BEGIN

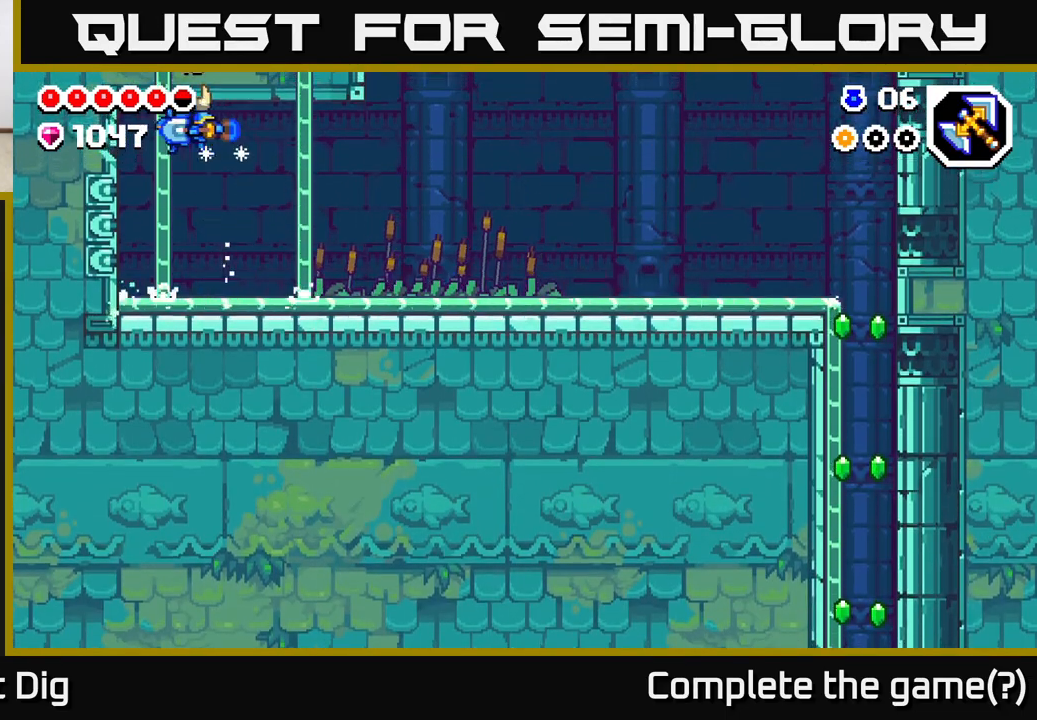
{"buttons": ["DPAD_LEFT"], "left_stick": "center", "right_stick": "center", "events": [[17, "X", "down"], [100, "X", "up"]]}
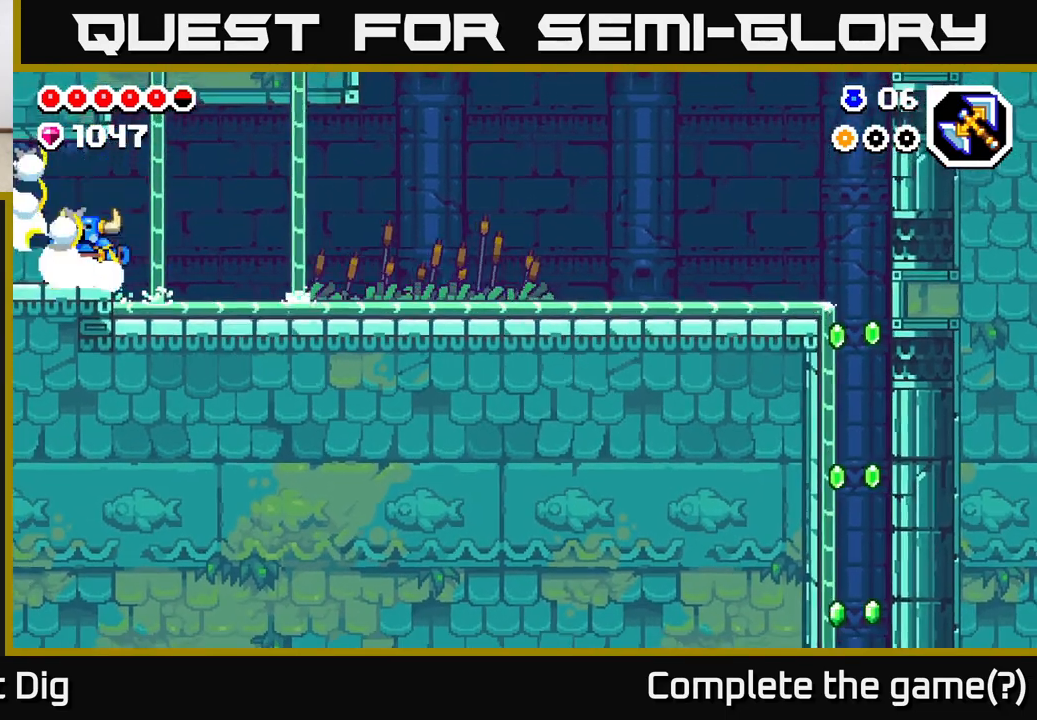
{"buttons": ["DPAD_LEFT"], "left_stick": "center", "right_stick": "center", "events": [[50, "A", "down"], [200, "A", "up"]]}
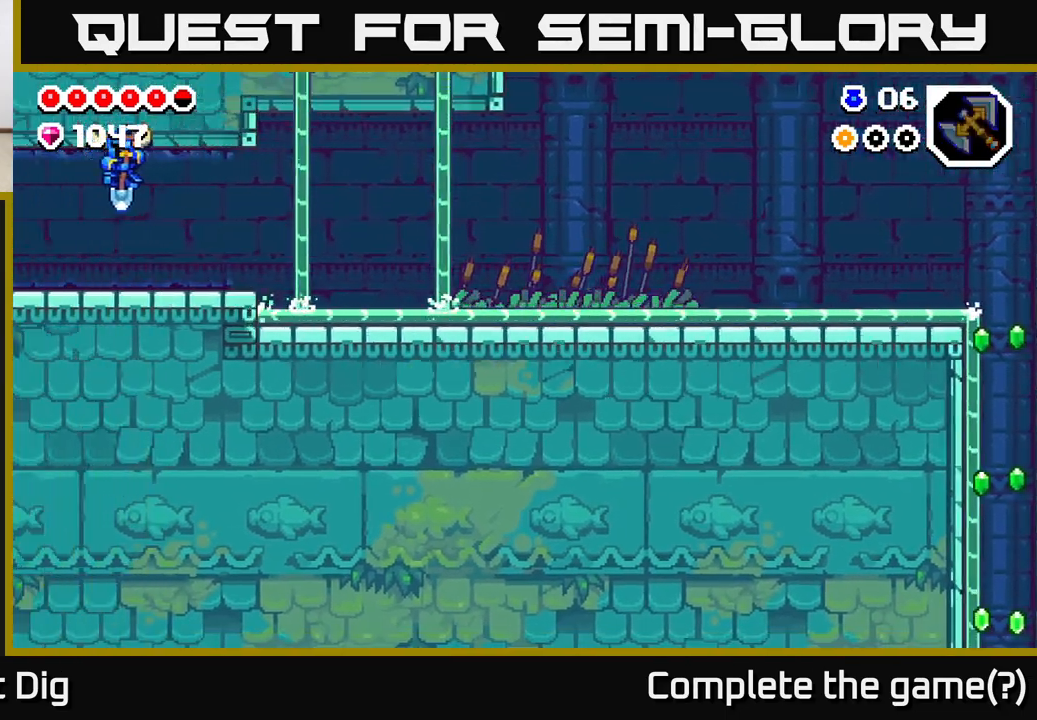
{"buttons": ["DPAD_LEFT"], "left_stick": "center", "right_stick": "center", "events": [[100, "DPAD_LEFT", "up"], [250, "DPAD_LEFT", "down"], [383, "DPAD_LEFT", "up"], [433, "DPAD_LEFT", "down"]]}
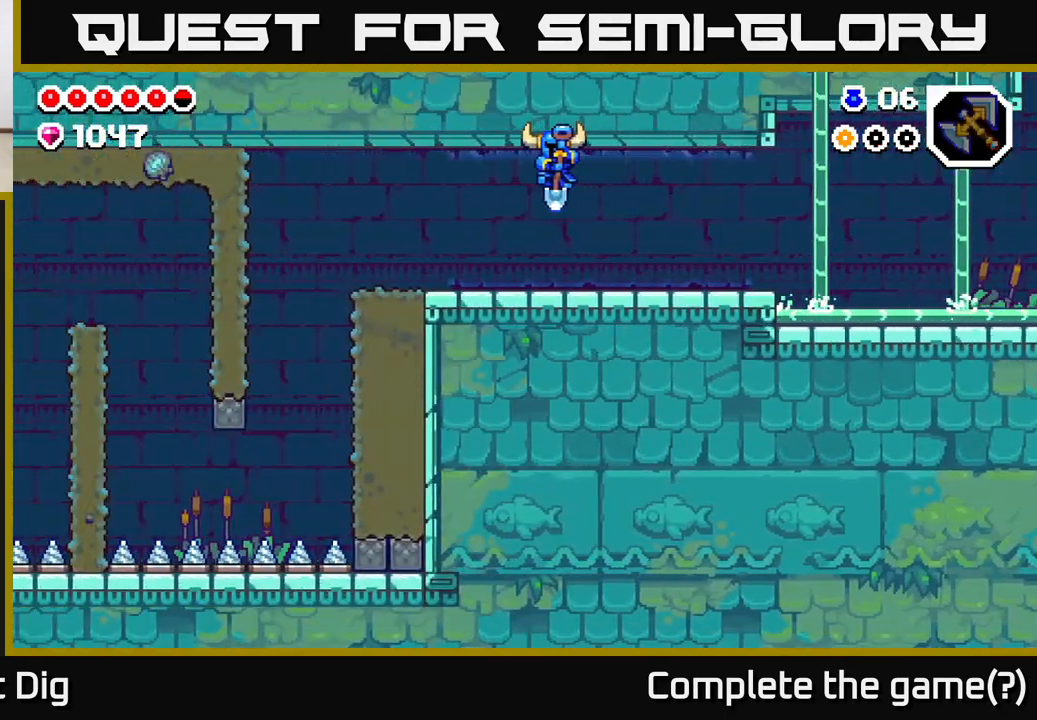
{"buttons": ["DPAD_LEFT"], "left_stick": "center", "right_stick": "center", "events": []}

END

§ Problem requirements: The entire listing above is to be copied exactly, with all pictures omitted.

§ Answer box:
{"buttons": ["DPAD_LEFT"], "left_stick": "center", "right_stick": "center", "events": [[17, "X", "down"], [100, "X", "up"]]}
{"buttons": ["DPAD_LEFT"], "left_stick": "center", "right_stick": "center", "events": [[50, "A", "down"], [200, "A", "up"]]}
{"buttons": ["DPAD_LEFT"], "left_stick": "center", "right_stick": "center", "events": [[100, "DPAD_LEFT", "up"], [250, "DPAD_LEFT", "down"], [383, "DPAD_LEFT", "up"], [433, "DPAD_LEFT", "down"]]}
{"buttons": ["DPAD_LEFT"], "left_stick": "center", "right_stick": "center", "events": []}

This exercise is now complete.